Travel news, reviews and intel for high-flyers

DOT Launches Dashboard Revealing Airlines That Still Charge Junk Fees

The new dashboard shows which carriers allow children under 13 to sit with their parents at no extra charge

by Fergus Cole

March 8, 2023

Photo: Courtesy of Kenny Eliason / Unsplash

The U.S. Department of Transport (DOT) has unveiled its new family seating dashboard, which reveals the airlines that allow families to sit together for no extra charge and those that don’t.

The dashboard launch comes just a month after President Biden’s State of the Union address in which he openly criticized airlines for charging so-called ‘junk fees,’ especially charges related to allowing parents to sit next to their children.

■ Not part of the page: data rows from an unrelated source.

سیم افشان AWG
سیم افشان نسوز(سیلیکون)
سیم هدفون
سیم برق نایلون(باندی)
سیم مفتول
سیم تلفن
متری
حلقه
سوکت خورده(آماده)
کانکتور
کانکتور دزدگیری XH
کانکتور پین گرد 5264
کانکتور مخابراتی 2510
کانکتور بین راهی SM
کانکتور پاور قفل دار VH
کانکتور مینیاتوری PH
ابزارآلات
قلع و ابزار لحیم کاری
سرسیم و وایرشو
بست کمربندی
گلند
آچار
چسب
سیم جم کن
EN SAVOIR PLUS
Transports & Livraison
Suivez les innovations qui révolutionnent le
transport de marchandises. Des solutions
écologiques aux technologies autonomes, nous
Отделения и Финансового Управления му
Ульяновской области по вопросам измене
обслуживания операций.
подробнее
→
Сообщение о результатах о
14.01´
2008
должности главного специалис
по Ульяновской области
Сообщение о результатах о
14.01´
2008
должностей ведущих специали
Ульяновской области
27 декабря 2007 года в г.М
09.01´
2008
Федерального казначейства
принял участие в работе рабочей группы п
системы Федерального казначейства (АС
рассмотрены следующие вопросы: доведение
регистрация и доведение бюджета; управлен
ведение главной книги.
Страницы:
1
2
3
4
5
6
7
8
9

At the time of the President’s speech in early February, no major U.S. airline had a policy that guaranteed families could be seated together. However, since then, American Airlines, Alaska Airlines, and Frontier Airlines have all updated their seating policies to ensure adjacent seats for children under 13 and their accompanying adults, as long as certain conditions are met.

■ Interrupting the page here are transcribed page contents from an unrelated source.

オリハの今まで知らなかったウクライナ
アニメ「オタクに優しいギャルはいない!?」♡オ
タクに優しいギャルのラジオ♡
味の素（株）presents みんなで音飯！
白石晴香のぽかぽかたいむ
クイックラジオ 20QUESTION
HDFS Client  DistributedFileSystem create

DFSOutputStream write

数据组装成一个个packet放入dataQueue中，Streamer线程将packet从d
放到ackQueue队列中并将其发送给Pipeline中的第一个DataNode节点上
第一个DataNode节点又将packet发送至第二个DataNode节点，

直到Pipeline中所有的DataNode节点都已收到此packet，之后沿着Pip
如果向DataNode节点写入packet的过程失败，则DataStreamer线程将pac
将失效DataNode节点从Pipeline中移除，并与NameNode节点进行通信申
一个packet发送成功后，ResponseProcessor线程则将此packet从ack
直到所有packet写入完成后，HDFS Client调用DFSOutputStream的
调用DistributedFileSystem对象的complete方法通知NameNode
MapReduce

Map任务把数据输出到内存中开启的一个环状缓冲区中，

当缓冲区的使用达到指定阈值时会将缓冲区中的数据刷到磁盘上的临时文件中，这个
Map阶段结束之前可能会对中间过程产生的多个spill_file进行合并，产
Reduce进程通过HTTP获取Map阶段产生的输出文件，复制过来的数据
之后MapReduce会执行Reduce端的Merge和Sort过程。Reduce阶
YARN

Photo: Airbus A220-300 cabin. Courtesy of Delta Air Lines

However, according to the DOT’s dashboard, Allegiant, Delta, Hawaiian, JetBlue, Southwest, Spirit, and United have yet to update their policies as of Tuesday, March 7. The dashboard can be viewed now on the USDOT website.

“Parents traveling with young kids should be able to sit together without an airline forcing them to pay junk fees,” said U.S. Transportation Secretary Pete Buttigieg. “We have been pressing airlines to guarantee family seating without tacking on extra charges, and now we’re seeing some airlines start to make this common-sense change. All airlines should do this promptly, even as we move forward to develop a rule establishing this as a requirement across the board.”

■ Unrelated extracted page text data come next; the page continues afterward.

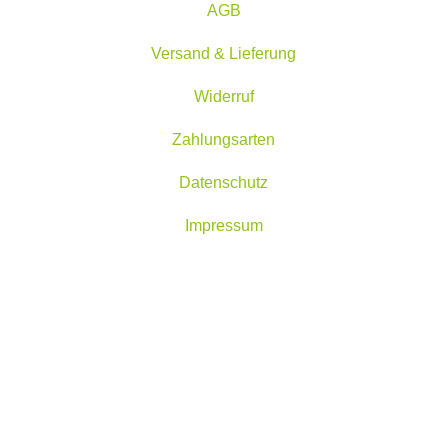
AGB
Versand & Lieferung
Widerruf
Zahlungsarten
Datenschutz
Impressum
Made for you with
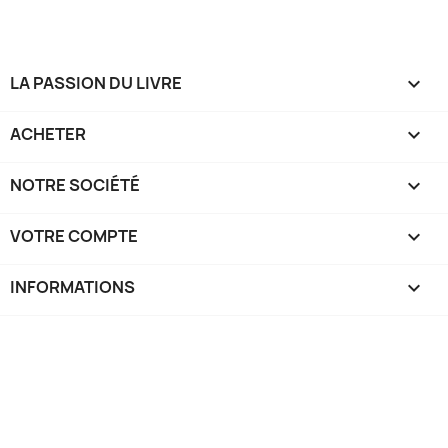
LA PASSION DU LIVRE

ACHETER

NOTRE SOCIÉTÉ

VOTRE COMPTE

INFORMATIONS
keyboard_arrow_down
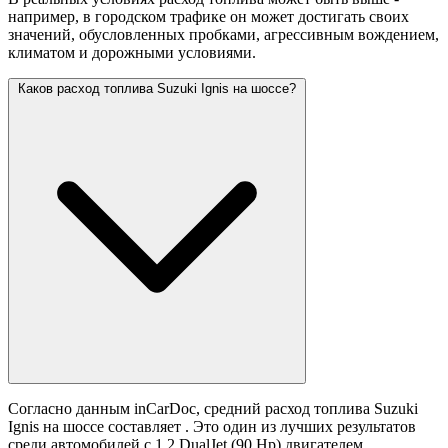
например, в городском трафике он может достигать своих
значений,
обусловленных пробками, агрессивным вождением,
климатом и дорожными условиями.
Каков расход топлива Suzuki Ignis на шоссе?
Согласно данным inCarDoc, средний расход топлива Suzuki
Ignis на шоссе составляет
. Это один из лучших результатов
среди автомобилей с 1.2 DualJet (90 Hp) двигателем.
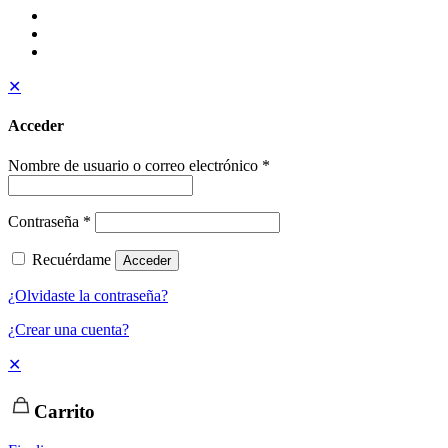
✕
Acceder
Nombre de usuario o correo electrónico
*
Contraseña
*
Recuérdame
Acceder
¿Olvidaste la contraseña?
¿Crear una cuenta?
✕
Carrito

The family seating dashboard is added to the cancellation and delay dashboard unveiled by USDOT last year. This original dashboard was published after Secretary Buttigieg criticized airlines for not doing enough to accommodate passengers affected by flight delays and cancellations.

The dashboard reveals which airlines provide affected customers with meals or meal vouchers, which offer them to rebook another flight at no extra cost, and which offer complimentary hotel accommodation and ground transportation from the airport to the hotel.

Since launching the cancellation and delay dashboard last summer, all ten major U.S. airlines now offer meals or meal/cash vouchers to customers waiting more than three hours for a rescheduled flight. Before the dashboard was launched, none of them provided this service.

The DOT hopes the family seating dashboard will similarly encourage airlines to be more accommodating to passengers. Meanwhile, the White House has confirmed it is urging Congress to approve legislation to make family seating policies enforceable by law.